América
- Full name: América Foot-Ball Club
- Nickname(s): Rubro-Negro
- Founded: May 24, 1914
- Dissolved: 1924
- Ground: Orestes Thá, Curitiba, Brazil
- Capacity: 5,000
| Home colors | Away colors |

= América Football Club (PR) =

The América Football Club, was a Brazilian football team from Curitiba, Paraná. América played its home games at Estádio Orestes Thá had a maximum capacity of 5,000 people.

The club was formed founded on 24 May 1914 and in 1915 took part in the championship of the Liga Sportiva Paranaense. In the following year the club was part of a group of clubs that broke away from the LSP to form the Associação Paranaense de Sports Athléticos. In 1917 América merged with the runner-up of the state's first championship in 1915, Paraná Sport Club, founded in 1912 in Ponte Grossa by employees of the American South Brazilian Engineering Company, to form the América Paraná Sport Club with seat in Curitiba.

In the same year this new club won the championship of the new joint league of the Associação Sportiva Paranaense, leaving the title holders Coritiba Foot Ball Club behind on second place. América-Paraná's Gaeta was top scorer with nine goals. In 1918 the club finished on the fifth place amongst six participants and in February 1919, before start of the new championship, the merger was undone.
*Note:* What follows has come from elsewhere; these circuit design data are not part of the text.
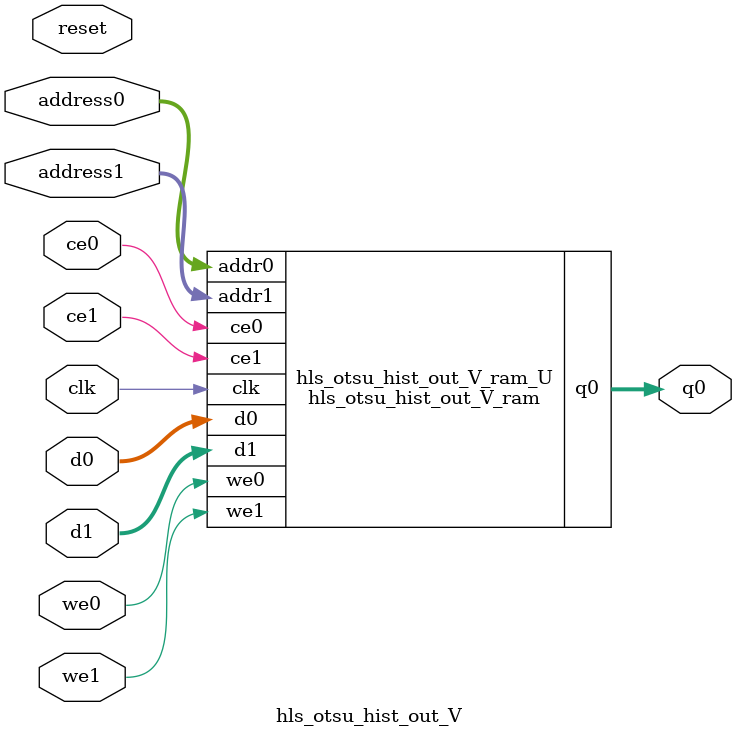
<source format=v>

`timescale 1 ns / 1 ps
module hls_otsu_hist_out_V_ram (addr0, ce0, d0, we0, q0, addr1, ce1, d1, we1,  clk);

parameter DWIDTH = 19;
parameter AWIDTH = 8;
parameter MEM_SIZE = 256;

input[AWIDTH-1:0] addr0;
input ce0;
input[DWIDTH-1:0] d0;
input we0;
output reg[DWIDTH-1:0] q0;
input[AWIDTH-1:0] addr1;
input ce1;
input[DWIDTH-1:0] d1;
input we1;
input clk;

(* ram_style = "block" *)reg [DWIDTH-1:0] ram[0:MEM_SIZE-1];




always @(posedge clk)  
begin 
    if (ce0) 
    begin
        if (we0) 
        begin 
            ram[addr0] <= d0; 
            q0 <= d0;
        end 
        else 
            q0 <= ram[addr0];
    end
end


always @(posedge clk)  
begin 
    if (ce1) 
    begin
        if (we1) 
        begin 
            ram[addr1] <= d1; 
        end 
    end
end


endmodule


`timescale 1 ns / 1 ps
module hls_otsu_hist_out_V(
    reset,
    clk,
    address0,
    ce0,
    we0,
    d0,
    q0,
    address1,
    ce1,
    we1,
    d1);

parameter DataWidth = 32'd19;
parameter AddressRange = 32'd256;
parameter AddressWidth = 32'd8;
input reset;
input clk;
input[AddressWidth - 1:0] address0;
input ce0;
input we0;
input[DataWidth - 1:0] d0;
output[DataWidth - 1:0] q0;
input[AddressWidth - 1:0] address1;
input ce1;
input we1;
input[DataWidth - 1:0] d1;



hls_otsu_hist_out_V_ram hls_otsu_hist_out_V_ram_U(
    .clk( clk ),
    .addr0( address0 ),
    .ce0( ce0 ),
    .d0( d0 ),
    .we0( we0 ),
    .q0( q0 ),
    .addr1( address1 ),
    .ce1( ce1 ),
    .d1( d1 ),
    .we1( we1 ));

endmodule


</source>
América and Paraná SC remained unimpressive in the following years, the latter being disbanded during the course of the 1926 championship. After América did not participate in the 1923 championship it merged before the 1924 competition with the Internacional Sport Club, created itself in 1921 through a merger of the states first champions in 1915, the Internacional Futebol Clube and the Centro Hipico Paranaense, to form today's Clube Atlético Paranaense.